(Excerpts from a dataset)
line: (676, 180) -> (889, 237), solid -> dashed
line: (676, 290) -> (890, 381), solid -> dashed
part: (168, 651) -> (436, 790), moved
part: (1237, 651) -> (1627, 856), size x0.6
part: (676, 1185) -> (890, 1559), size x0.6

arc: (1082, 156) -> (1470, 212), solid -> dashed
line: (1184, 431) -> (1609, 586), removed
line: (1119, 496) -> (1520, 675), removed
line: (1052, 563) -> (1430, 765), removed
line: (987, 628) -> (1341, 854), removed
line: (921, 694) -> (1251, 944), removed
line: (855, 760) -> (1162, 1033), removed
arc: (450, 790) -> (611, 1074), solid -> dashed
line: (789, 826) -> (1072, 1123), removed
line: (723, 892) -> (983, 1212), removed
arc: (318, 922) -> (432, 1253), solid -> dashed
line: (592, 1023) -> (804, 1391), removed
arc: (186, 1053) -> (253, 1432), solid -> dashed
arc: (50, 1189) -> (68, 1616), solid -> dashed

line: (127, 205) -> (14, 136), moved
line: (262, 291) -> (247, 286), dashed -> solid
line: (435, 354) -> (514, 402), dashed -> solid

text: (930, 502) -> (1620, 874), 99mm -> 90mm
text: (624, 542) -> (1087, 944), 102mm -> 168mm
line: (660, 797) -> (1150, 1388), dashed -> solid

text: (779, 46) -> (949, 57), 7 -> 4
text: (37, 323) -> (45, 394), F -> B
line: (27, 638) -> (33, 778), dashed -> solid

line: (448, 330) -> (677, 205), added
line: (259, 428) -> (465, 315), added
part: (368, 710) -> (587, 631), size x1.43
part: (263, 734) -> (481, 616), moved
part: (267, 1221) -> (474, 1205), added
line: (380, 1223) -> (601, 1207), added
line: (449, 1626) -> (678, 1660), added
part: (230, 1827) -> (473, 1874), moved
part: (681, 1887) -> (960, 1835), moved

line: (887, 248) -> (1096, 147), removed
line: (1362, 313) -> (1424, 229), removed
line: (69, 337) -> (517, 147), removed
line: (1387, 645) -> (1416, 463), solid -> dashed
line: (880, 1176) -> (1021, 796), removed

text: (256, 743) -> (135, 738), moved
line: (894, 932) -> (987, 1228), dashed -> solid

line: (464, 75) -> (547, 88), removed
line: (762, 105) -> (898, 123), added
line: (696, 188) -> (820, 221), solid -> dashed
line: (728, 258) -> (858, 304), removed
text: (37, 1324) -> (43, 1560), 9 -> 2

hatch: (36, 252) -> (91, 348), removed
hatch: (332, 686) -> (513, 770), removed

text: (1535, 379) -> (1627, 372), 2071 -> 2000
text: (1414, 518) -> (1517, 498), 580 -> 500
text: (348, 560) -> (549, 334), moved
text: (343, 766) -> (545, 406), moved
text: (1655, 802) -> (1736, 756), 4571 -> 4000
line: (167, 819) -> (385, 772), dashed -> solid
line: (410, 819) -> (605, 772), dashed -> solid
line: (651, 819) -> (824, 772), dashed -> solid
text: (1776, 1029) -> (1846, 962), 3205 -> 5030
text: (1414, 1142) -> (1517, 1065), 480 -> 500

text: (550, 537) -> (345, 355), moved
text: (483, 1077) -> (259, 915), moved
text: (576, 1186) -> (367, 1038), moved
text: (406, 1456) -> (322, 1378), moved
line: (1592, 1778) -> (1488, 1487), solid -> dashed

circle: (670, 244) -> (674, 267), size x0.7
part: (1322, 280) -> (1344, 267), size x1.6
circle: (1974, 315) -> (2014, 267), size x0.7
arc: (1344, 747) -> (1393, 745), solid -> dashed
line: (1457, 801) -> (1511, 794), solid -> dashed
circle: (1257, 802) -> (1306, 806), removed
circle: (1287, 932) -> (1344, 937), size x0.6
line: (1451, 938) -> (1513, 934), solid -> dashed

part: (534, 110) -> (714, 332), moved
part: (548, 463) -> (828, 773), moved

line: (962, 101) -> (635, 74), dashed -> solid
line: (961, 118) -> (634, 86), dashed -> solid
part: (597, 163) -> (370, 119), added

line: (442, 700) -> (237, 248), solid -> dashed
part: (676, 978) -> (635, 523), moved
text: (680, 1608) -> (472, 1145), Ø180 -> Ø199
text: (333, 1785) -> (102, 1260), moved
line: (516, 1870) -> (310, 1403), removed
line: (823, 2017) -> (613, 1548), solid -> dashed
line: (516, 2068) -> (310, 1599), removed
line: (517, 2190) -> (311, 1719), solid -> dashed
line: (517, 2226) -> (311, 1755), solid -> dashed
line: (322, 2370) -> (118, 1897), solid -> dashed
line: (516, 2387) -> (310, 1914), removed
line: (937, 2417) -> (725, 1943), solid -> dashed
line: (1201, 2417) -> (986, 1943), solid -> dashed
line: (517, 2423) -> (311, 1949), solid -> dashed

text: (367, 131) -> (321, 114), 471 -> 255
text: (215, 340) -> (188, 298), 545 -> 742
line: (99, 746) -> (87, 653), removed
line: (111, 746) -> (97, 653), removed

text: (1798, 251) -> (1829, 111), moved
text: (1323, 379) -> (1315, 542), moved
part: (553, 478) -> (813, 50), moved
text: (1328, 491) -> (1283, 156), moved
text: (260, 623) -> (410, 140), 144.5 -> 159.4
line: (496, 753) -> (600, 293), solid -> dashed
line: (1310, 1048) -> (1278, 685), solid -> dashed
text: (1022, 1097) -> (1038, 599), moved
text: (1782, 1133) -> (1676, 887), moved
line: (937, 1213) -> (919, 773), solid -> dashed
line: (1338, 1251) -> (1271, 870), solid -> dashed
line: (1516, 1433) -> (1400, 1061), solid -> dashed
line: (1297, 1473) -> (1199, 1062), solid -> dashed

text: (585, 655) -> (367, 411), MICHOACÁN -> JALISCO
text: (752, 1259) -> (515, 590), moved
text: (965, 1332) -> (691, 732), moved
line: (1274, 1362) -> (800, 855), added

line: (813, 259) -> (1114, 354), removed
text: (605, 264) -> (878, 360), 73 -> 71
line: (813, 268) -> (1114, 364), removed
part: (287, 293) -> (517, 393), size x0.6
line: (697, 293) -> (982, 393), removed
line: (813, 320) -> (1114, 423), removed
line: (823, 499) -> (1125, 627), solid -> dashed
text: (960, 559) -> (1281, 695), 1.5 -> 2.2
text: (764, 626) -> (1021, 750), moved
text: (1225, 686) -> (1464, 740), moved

* _What you are asked to do_
Among the entries above, find the line with "text: (1328, 491) -> (1283, 156), moved" and the line with "line: (1338, 1251)"; give again exactly these two lines and all lines between them.

* _Solution for this problem_
text: (1328, 491) -> (1283, 156), moved
text: (260, 623) -> (410, 140), 144.5 -> 159.4
line: (496, 753) -> (600, 293), solid -> dashed
line: (1310, 1048) -> (1278, 685), solid -> dashed
text: (1022, 1097) -> (1038, 599), moved
text: (1782, 1133) -> (1676, 887), moved
line: (937, 1213) -> (919, 773), solid -> dashed
line: (1338, 1251) -> (1271, 870), solid -> dashed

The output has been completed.